• _Job item_
For the records below, work out the number of lines holding "pause" and reply with only that.
____ Information supplied
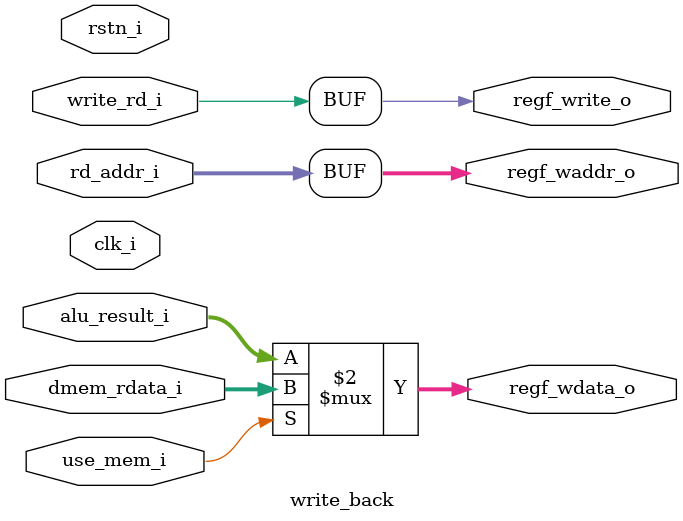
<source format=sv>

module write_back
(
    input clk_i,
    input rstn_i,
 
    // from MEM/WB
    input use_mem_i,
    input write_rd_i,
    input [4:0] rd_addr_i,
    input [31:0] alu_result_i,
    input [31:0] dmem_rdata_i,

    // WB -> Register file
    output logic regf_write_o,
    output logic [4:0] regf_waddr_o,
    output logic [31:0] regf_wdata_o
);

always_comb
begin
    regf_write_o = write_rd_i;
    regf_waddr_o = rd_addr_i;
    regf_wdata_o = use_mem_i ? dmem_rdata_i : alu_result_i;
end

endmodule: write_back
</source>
________
____ Information supplied
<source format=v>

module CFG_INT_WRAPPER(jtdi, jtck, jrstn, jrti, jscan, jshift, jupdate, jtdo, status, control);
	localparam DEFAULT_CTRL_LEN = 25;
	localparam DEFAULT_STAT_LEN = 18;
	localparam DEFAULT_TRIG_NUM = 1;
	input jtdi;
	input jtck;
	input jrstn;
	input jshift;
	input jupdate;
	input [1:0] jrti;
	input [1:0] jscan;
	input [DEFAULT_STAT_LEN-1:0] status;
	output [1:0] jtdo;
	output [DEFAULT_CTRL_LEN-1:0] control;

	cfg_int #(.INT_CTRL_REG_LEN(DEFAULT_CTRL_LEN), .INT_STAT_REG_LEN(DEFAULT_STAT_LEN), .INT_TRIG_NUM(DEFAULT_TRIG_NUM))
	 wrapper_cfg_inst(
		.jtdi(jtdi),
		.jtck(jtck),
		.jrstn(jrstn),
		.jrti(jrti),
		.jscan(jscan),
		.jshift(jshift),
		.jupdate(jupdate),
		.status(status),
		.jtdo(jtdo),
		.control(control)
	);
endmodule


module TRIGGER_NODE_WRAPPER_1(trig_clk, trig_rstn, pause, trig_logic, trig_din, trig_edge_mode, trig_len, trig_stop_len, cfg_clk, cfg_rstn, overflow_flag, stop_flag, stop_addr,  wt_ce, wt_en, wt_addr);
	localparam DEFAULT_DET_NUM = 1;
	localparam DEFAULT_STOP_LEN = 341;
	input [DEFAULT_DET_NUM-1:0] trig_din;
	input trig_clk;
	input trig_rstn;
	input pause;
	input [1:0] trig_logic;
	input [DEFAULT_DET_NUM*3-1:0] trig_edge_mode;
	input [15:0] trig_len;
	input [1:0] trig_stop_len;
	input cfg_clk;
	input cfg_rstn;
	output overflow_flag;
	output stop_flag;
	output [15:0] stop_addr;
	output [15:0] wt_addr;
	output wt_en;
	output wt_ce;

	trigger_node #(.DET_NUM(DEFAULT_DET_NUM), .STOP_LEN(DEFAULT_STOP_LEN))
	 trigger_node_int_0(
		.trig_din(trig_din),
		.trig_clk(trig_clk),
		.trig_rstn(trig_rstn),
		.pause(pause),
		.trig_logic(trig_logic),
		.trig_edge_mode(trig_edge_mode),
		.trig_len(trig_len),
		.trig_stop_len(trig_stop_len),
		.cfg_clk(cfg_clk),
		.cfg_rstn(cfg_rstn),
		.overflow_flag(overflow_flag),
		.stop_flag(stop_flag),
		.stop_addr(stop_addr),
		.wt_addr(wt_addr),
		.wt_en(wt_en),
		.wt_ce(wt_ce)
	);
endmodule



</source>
________
• _Answer for the task_
3